There will still be issues. Low operating voltages will make signal- and power-integrity analyses more critical. Lower fan-outs may complicate timing closure for synthesized logic. And more difficult closure at the block level means extra care not to break anything during final integration. But these are all familiar issues that have grown with each new process generation. They are not show-stoppers.
The Bottom Line
Finally, what are the implications for system designers who will use FinFET-based SoCs? Both our analysis here and the experience in industry with Intel’s 20 nm Tri-Gate SoCs point to the same conclusion.
Each successive step in the design chain—from transistor to cell or circuit, from circuit to functional block, from blocks to chip, and from chip to system—tends to pass along the advantages of FinFETs and filter out the challenges.

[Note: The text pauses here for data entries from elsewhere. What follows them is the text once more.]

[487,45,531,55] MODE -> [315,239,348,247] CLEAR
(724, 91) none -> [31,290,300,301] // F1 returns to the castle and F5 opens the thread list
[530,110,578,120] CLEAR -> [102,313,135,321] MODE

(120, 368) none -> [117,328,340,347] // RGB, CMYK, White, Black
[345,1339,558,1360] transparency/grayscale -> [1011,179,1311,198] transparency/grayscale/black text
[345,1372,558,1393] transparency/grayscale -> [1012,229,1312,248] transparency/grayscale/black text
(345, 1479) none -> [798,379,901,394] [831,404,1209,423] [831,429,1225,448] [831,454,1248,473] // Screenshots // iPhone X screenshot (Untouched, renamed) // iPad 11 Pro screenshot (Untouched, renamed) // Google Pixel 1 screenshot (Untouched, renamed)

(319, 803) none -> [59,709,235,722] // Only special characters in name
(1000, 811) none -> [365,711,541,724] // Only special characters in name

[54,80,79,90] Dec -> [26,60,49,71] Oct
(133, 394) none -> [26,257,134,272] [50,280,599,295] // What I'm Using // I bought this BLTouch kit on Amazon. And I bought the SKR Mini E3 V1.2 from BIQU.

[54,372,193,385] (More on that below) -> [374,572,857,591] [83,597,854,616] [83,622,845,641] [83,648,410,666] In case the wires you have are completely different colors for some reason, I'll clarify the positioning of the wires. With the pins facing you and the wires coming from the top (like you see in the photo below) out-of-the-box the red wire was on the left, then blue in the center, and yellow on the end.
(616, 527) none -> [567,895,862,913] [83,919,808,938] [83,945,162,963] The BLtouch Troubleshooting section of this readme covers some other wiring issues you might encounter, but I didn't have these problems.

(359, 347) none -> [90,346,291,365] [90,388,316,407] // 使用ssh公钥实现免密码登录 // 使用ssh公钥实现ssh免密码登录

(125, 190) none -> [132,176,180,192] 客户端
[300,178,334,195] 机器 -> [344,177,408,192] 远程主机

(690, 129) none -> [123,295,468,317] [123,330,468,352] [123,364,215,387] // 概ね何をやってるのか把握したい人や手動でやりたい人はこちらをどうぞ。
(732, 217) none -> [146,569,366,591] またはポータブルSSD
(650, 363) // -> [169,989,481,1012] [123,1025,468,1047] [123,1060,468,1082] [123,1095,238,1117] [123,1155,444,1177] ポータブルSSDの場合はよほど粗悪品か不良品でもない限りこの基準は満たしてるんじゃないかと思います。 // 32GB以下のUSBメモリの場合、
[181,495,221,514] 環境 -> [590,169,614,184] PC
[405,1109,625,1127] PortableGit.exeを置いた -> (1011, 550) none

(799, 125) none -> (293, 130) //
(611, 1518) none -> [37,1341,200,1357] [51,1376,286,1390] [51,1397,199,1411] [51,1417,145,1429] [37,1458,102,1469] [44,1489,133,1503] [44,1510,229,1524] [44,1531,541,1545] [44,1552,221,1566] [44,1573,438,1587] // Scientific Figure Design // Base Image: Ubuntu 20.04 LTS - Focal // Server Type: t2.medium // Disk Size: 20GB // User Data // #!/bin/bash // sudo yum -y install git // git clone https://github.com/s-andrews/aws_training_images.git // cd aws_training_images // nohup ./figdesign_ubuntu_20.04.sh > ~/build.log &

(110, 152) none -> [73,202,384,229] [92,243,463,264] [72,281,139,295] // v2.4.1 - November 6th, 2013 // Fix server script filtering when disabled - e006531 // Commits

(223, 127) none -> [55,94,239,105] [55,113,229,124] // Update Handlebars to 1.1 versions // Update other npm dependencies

The chip designer gets faster, lower-leakage libraries without having to know what the cell designer went through to create them.
Similarly, the system designer will see chips with greater component density—area should continue to scale with metal or poly pitch, contact pitch, or gate length, depending on the structure—increased maximum performance, and substantially reduced leakage current. There may be some second-order effects. For example, significantly lower core voltage may put new demands on voltage regulators for low noise and excellent transient response. Some SoCs may not support legacy high-voltage I/Os.
But taken on the whole, the FinFET revolution delivers to system developers just what it promised: for density, speed, and power, a return to scaling. There is one more interesting point. By requiring circuit designers—especially analog designers—to abandon familiar circuits, FinFETs are opening the door to major, discontinuous innovation at the circuit level. Novel circuits may carry some SoCs well beyond the improvements due to renewed scaling, into new, application-opening territory.